DATA SHOWN: Begin

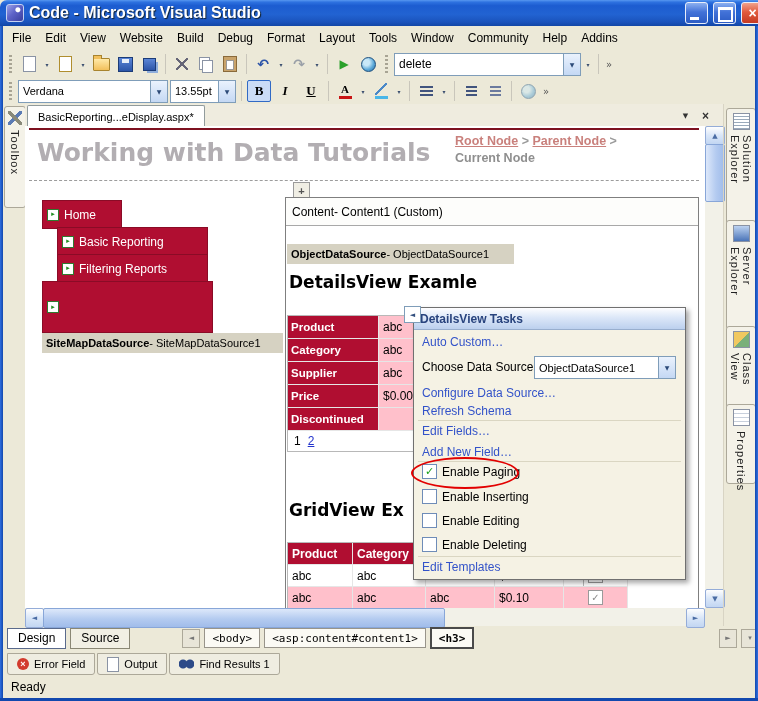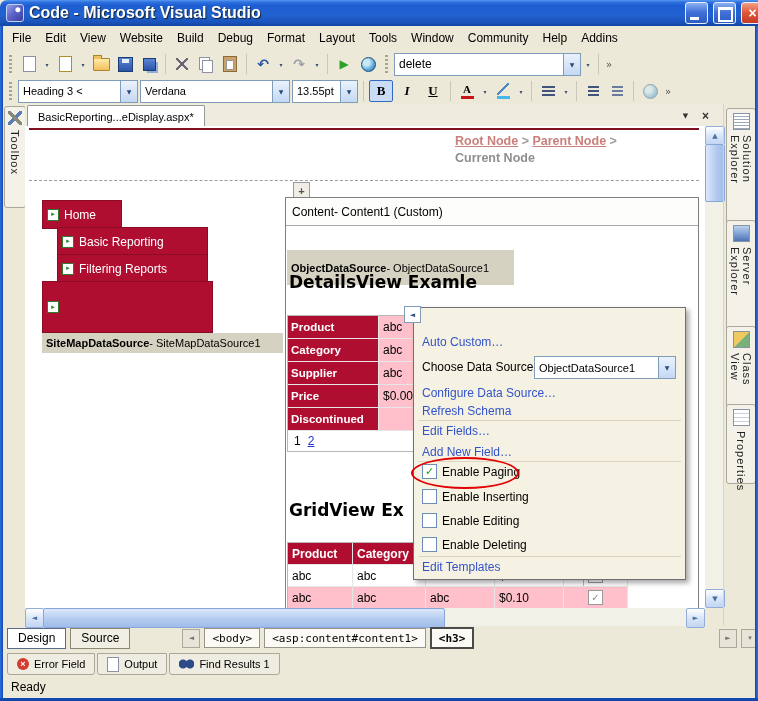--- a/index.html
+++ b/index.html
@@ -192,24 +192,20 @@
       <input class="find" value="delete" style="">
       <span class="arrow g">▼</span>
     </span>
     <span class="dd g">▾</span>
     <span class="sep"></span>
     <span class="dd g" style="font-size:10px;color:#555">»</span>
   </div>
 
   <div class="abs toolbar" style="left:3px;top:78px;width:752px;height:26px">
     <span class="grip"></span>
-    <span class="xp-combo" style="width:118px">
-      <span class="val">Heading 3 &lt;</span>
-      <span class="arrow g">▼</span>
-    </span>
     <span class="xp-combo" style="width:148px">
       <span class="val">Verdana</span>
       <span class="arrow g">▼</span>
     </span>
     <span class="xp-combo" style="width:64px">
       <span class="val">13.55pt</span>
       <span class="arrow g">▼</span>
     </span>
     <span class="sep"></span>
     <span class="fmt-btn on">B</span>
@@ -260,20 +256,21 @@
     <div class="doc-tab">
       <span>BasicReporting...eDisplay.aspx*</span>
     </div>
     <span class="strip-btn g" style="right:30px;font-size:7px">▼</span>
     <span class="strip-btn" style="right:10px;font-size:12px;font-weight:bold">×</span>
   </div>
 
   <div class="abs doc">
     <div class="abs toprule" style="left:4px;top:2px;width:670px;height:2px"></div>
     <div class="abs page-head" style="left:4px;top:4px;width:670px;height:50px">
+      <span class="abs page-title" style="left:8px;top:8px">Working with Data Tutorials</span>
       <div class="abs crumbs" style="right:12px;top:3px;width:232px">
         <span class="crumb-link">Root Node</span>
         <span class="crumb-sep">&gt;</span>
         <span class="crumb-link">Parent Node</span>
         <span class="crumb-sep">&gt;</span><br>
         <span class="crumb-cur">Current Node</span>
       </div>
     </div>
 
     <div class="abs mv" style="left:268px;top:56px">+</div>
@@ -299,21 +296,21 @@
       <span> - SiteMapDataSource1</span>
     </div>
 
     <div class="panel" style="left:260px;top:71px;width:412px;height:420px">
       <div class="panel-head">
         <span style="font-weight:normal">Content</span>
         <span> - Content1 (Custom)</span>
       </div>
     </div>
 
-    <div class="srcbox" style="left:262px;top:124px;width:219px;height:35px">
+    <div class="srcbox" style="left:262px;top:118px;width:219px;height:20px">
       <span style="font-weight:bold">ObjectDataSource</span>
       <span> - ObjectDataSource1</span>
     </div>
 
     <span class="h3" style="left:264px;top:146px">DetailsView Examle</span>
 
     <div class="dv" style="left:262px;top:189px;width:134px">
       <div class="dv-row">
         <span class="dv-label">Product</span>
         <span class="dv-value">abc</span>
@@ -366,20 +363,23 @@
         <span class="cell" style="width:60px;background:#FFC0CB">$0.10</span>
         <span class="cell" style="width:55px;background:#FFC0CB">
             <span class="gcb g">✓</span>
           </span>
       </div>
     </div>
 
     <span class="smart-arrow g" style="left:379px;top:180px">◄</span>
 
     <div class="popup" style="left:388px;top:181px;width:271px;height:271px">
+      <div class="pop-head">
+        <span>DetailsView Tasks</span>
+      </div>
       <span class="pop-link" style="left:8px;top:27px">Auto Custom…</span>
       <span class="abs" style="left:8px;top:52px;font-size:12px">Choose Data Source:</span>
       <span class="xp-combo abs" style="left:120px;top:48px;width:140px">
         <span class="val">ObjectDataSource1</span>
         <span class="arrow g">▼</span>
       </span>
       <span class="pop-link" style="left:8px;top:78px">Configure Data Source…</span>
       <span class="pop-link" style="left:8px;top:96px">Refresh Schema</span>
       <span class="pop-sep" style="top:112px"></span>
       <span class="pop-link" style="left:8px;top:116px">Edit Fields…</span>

DATA SHOWN: End

WHAT YOU HAVE TO DO:
How many lines of the listing hold the string "value"? Give the number alone.

ANSWER TO THIS TASK:
2